Another important finding of our study was that according to the odds ratio obtained from our model parameters, Rio Pardo settlers were about 11 times less likely to report CL as BDFFP researchers (odds ratio = 0.09; see Table 2). Most settlers had a long history of exposure to sandfly bites, whereas most researchers were probably first bitten by sandflies during fieldwork. It has been shown experimentally that mice treated with proteins found in vector saliva were less vulnerable to Leishmania (Viannia) braziliensis infection, suggesting a protective effect of sandfly bites (Oliveira et al. 2008).
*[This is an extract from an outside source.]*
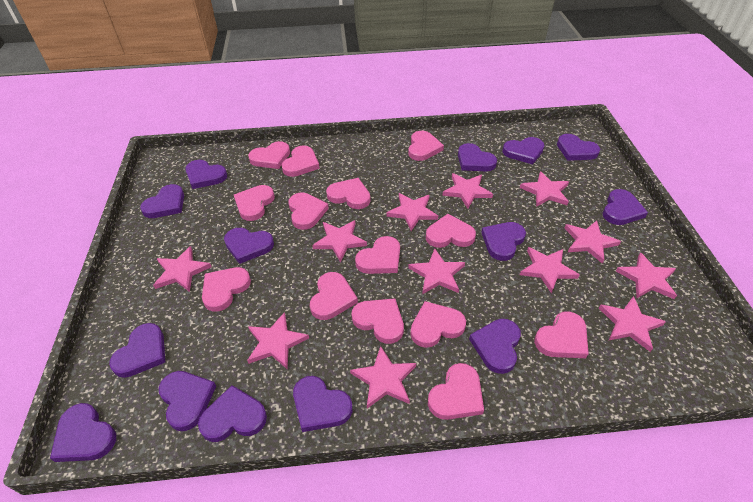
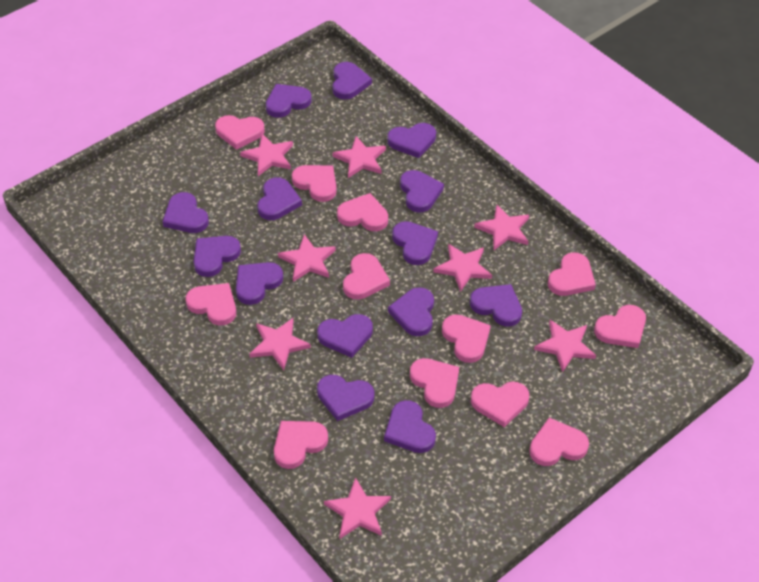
pink heart: [202,267,251,312] [234,185,275,221] [248,141,290,169] [282,146,320,177] [288,193,329,230] [310,272,358,320] [326,178,370,209] [352,298,404,344] [355,236,400,274] [408,131,444,161] [410,301,466,348] [426,214,476,248] [428,363,484,420] [534,311,589,358] = 14 -> [186,283,236,325] [215,115,265,150] [274,421,328,469] [292,165,337,202] [337,193,388,231] [343,253,390,300] [410,358,459,408] [442,314,491,363] [471,382,529,427] [529,418,589,466] [548,253,596,296] [594,305,646,348] = 12
pink star: [153,246,212,292] [247,312,309,369] [312,220,367,263] [350,346,416,408] [387,193,438,231] [408,249,465,294] [442,173,493,209] [520,171,569,207] [520,247,580,294] [564,221,621,264] [599,296,666,352] [616,252,677,299] = 12 -> [240,134,293,176] [249,318,311,370] [278,234,336,282] [324,477,391,539] [332,136,386,178] [433,244,492,292] [474,205,529,250] [534,320,596,372] = 8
Prior exposure of mice to bites of uninfected Phlebotomus papatasi, an Old World CL vector, resulted in some degree of immunity against Leishmania major (Kamhawi et al. 2000). However, the immune response induced by sandfly saliva can lead to either infection aggravation or resistance, depending on the parasite species and on the salivary proteins to which the hosts are exposed (Gomes et al. 2008; Oliveira et al. 2008; Collin et al. 2009). Whatever the precise mechanism, there is evidence that previously non-exposed human populations in Amazonia had a higher probability of developing CL than long-term residents of endemic areas (Lainson & Rangel 2005). Additionally, researchers may be more intensely exposed to sandfly habitats than rural settlers because of the contrasting dwelling conditions in the BDFFP sites vs. the settlement area. BDFPP researchers slept in open-walled premises immediately adjacent to forest environments that support sandfly populations, whereas most rural settlers lived in wooden-walled houses surrounded by crops or deforested areas where Lu. umbratilis is rarer than in nearby forest or forest edges (W. Ramos, J.F. Medeiros, G.R. Julião, C.M. Rios - Velásquez, E.F. Marialva, S.J.M Desmouliere, S.L.B. Luz, F.A.C. Pessoa, unpublished data).
Finally, we believe that a deeper understanding of genetic variability among parasites, vectors, and hosts would help foster understanding of CL epidemiology. The diversity of Le. (V.) guyanensis genotypes in the study area is unknown, yet different parasite lineages can result in specific disease manifestations (Nolder et al. 2007; Doudi et al. 2010). Genetically divergent sandfly populations can differ in their vector competence (Scarpassa & Alencar 2012), contributing to inter-population differences in CL incidence. We did not take into account genetic variation in our study populations, which included individuals from different geographic and ethnic origins who may have differed in immune competence against Leishmania infections, but we hope that our results will motivate further work on the mechanisms underlying CL epidemiological patterns. A consistent identification of higher-risk population groups and an improved understanding of the mechanisms driving CL incidence will provide a robust background for planning effective prevention strategies and reducing disease burden.